Using the information
**A)** Decide whether each statement below agrees with the article on making over a partner's wardrobe, answering yes or no and quoting the words of the article that settle it. (i) Miller begins her makeover gifts after two weeks of dating. (ii) Miller treats tank tops as something she can make over. (iii) Mizrahi praised some of Graham's cargo shorts.
**B)** Summarize the article on making over a partner's wardrobe in two sentences.
#### Given passage ####
For those in the market to find a significant other, you might want to edit your list of selling points. Good sense of humor, generosity and thoughtfulness still deserve a mention, but maybe fashion-minded, style savvy and self-sufficient shopper should get a nod, too.

That's a list Misty Miller could appreciate. The 30-year-old executive assistant has spent a good chunk of change polishing five ex-boyfriends' wardrobes. Chains, baggy pants, tank tops and exposed boxer shorts are deal-breakers for her, but any other fashion offenses can be made over into the JCrew look she prefers. At least that's what she tells herself when a potential suitor outcharms his age-inappropriate Abercrombie & Fitch shirt long enough to get her number.

"Normally I don't even have a conversation about (changing their clothes). I just buy them something," she says. "I turn it into a good gesture instead of 'I hate how you dress.' ''

She doesn't waste much time, either. The makeover/good gesture starts after only two weeks of dating and also works as a trust meter. If Miller's new friend isn't quick to don her gifts she'll ask him why and then listen closely to his reply. This is where she separates the honest from the dishonest. "If you can't tell me 'I don't like it' and just don't want to talk about it, then I probably won't trust you," she says.

Miller's new-age lie-detector test aside, many women can relate with the desire to treat their significant others like paper dolls. They recognize that issues such as religion, politics and children are on a take them or leave them level, but clothes? Clothes can be changed.

And Shari Mizrahi could change them like a pro. When the 53-year-old met her husband of two years, Mitch Graham, she knew she had a major renovation on her hands. His sandals were "dorky," his belt had its heyday in 1975 and the rest came courtesy of Costco clearance racks. As the owner of Ice Jewelry at The Shoppes at The Palazzo, Mizrahi decorates people for a living. That could explain why she used subtle nudges to get Graham onboard with her image-conscious lifestyle. The ol' "Look what I picked up for you while I was out" trick worked well, but she knew it didn't begin and end there.

"You have to compliment them on what they do good," she says. For instance, Graham had a couple cargo shorts that didn't take the fashion terror threats to a red or even orange level. Those got enthusiastic thumbs up from Mizrahi as a means of encouragement for her then boyfriend. That, coupled with the slew of birthday and holiday presents that came in Tommy Bahama's boxes, eventually turned Graham's look from Costco cool to what Mizrahi calls "ruggedly handsome."
#### The data ####
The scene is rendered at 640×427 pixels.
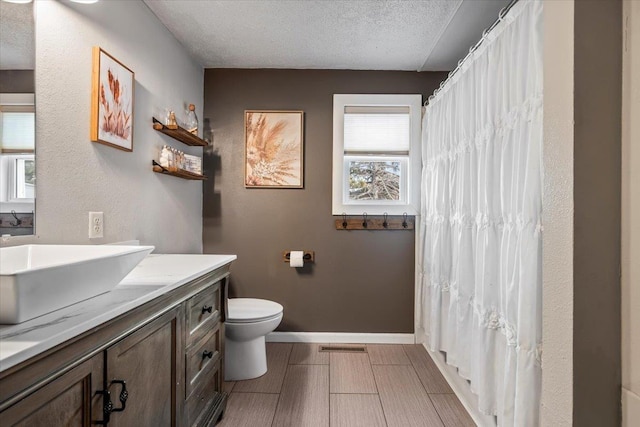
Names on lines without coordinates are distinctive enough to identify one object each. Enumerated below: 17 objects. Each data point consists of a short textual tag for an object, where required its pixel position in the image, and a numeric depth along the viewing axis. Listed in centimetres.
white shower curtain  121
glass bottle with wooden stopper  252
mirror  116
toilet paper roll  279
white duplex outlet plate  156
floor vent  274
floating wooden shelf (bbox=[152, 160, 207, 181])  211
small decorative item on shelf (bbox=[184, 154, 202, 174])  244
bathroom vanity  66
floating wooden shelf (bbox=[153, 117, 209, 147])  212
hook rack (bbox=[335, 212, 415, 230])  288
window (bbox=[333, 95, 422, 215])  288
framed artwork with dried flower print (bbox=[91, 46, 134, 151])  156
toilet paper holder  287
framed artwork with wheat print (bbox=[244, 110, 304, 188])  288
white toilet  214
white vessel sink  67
####
#### The data ####
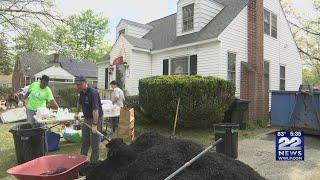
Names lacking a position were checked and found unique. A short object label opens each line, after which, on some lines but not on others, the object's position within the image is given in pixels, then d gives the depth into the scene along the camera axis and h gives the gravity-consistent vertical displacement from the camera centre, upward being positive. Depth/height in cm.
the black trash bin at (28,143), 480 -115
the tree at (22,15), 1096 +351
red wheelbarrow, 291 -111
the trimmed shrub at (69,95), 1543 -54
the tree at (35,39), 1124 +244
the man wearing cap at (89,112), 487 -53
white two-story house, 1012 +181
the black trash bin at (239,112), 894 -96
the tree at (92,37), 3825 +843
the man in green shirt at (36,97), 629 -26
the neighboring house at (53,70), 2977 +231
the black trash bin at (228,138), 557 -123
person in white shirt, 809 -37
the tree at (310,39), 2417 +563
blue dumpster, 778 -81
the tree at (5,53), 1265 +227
####
Numbered answers
**A)**
(i) Yes: "The makeover/good gesture starts after only two weeks of dating"
(ii) No: "Chains, baggy pants, tank tops and exposed boxer shorts are deal-breakers for her"
(iii) Yes: "Graham had a couple cargo shorts that didn't take the fashion terror threats to a red or even orange level. Those got enthusiastic thumbs up from Mizrahi"

**B)** Many women want to remake their partners' wardrobes, seeing religion, politics and children as fixed but clothes as changeable. Misty Miller buys new clothes for a man as a gift after two weeks of dating and uses his response to judge his honesty, while Shari Mizrahi changed her husband Mitch Graham's look through gifts and praise for the clothes of his she liked.